[EXTRACTED ENTRIES]:

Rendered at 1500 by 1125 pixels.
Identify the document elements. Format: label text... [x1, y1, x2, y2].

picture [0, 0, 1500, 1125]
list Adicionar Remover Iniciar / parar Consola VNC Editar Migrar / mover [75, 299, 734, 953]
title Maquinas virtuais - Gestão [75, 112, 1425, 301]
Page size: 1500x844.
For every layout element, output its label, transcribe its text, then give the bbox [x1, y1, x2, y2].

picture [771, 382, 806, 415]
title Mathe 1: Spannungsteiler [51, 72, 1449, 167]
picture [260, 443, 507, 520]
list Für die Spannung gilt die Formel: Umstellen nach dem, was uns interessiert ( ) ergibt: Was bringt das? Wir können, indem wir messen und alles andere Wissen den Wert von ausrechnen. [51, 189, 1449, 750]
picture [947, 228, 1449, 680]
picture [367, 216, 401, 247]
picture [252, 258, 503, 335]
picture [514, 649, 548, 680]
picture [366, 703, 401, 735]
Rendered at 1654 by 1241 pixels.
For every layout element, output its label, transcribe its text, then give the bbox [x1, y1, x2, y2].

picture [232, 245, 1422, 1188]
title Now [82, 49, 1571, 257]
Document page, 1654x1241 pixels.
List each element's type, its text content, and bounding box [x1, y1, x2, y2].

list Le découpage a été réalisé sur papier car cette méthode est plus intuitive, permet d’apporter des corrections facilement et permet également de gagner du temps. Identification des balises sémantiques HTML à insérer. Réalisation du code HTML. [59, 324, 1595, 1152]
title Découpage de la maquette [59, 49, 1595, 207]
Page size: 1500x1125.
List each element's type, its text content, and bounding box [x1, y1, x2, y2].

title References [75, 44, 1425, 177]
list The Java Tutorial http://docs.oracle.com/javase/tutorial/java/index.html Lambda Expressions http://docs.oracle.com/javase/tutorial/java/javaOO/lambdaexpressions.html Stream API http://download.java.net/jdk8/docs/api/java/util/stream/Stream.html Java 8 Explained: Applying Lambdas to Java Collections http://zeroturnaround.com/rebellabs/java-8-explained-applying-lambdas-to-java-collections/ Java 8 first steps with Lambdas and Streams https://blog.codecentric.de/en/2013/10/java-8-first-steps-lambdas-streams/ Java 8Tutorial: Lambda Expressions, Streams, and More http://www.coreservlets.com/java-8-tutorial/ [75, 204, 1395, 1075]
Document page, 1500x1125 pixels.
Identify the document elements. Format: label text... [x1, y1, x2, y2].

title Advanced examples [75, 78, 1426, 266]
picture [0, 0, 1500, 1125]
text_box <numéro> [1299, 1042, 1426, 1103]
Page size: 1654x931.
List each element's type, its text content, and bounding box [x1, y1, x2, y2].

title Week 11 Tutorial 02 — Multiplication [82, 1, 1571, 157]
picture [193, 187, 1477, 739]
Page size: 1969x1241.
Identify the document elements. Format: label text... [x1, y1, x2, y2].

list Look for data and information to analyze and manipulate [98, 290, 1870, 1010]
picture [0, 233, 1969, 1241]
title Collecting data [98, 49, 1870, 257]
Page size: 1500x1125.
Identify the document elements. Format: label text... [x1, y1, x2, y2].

[TASK STATEMENT]: Rewrite all the items above, changing every "Page size" to "Canvas size" and leaving the rest untouched.

[REPLY]:
Rendered at 1500 by 1125 pixels.
Identify the document elements. Format: label text... [x1, y1, x2, y2].

picture [0, 0, 1500, 1125]
list Adicionar Remover Iniciar / parar Consola VNC Editar Migrar / mover [75, 299, 734, 953]
title Maquinas virtuais - Gestão [75, 112, 1425, 301]
Canvas size: 1500x844.
For every layout element, output its label, transcribe its text, then give the bbox [x1, y1, x2, y2].

picture [771, 382, 806, 415]
title Mathe 1: Spannungsteiler [51, 72, 1449, 167]
picture [260, 443, 507, 520]
list Für die Spannung gilt die Formel: Umstellen nach dem, was uns interessiert ( ) ergibt: Was bringt das? Wir können, indem wir messen und alles andere Wissen den Wert von ausrechnen. [51, 189, 1449, 750]
picture [947, 228, 1449, 680]
picture [367, 216, 401, 247]
picture [252, 258, 503, 335]
picture [514, 649, 548, 680]
picture [366, 703, 401, 735]
Rendered at 1654 by 1241 pixels.
For every layout element, output its label, transcribe its text, then give the bbox [x1, y1, x2, y2].

picture [232, 245, 1422, 1188]
title Now [82, 49, 1571, 257]
Document page, 1654x1241 pixels.
List each element's type, its text content, and bounding box [x1, y1, x2, y2].

list Le découpage a été réalisé sur papier car cette méthode est plus intuitive, permet d’apporter des corrections facilement et permet également de gagner du temps. Identification des balises sémantiques HTML à insérer. Réalisation du code HTML. [59, 324, 1595, 1152]
title Découpage de la maquette [59, 49, 1595, 207]
Canvas size: 1500x1125.
List each element's type, its text content, and bounding box [x1, y1, x2, y2].

title References [75, 44, 1425, 177]
list The Java Tutorial http://docs.oracle.com/javase/tutorial/java/index.html Lambda Expressions http://docs.oracle.com/javase/tutorial/java/javaOO/lambdaexpressions.html Stream API http://download.java.net/jdk8/docs/api/java/util/stream/Stream.html Java 8 Explained: Applying Lambdas to Java Collections http://zeroturnaround.com/rebellabs/java-8-explained-applying-lambdas-to-java-collections/ Java 8 first steps with Lambdas and Streams https://blog.codecentric.de/en/2013/10/java-8-first-steps-lambdas-streams/ Java 8Tutorial: Lambda Expressions, Streams, and More http://www.coreservlets.com/java-8-tutorial/ [75, 204, 1395, 1075]
Document page, 1500x1125 pixels.
Identify the document elements. Format: label text... [x1, y1, x2, y2].

title Advanced examples [75, 78, 1426, 266]
picture [0, 0, 1500, 1125]
text_box <numéro> [1299, 1042, 1426, 1103]
Canvas size: 1654x931.
List each element's type, its text content, and bounding box [x1, y1, x2, y2].

title Week 11 Tutorial 02 — Multiplication [82, 1, 1571, 157]
picture [193, 187, 1477, 739]
Canvas size: 1969x1241.
Identify the document elements. Format: label text... [x1, y1, x2, y2].

list Look for data and information to analyze and manipulate [98, 290, 1870, 1010]
picture [0, 233, 1969, 1241]
title Collecting data [98, 49, 1870, 257]
Canvas size: 1500x1125.
Identify the document elements. Format: label text... [x1, y1, x2, y2].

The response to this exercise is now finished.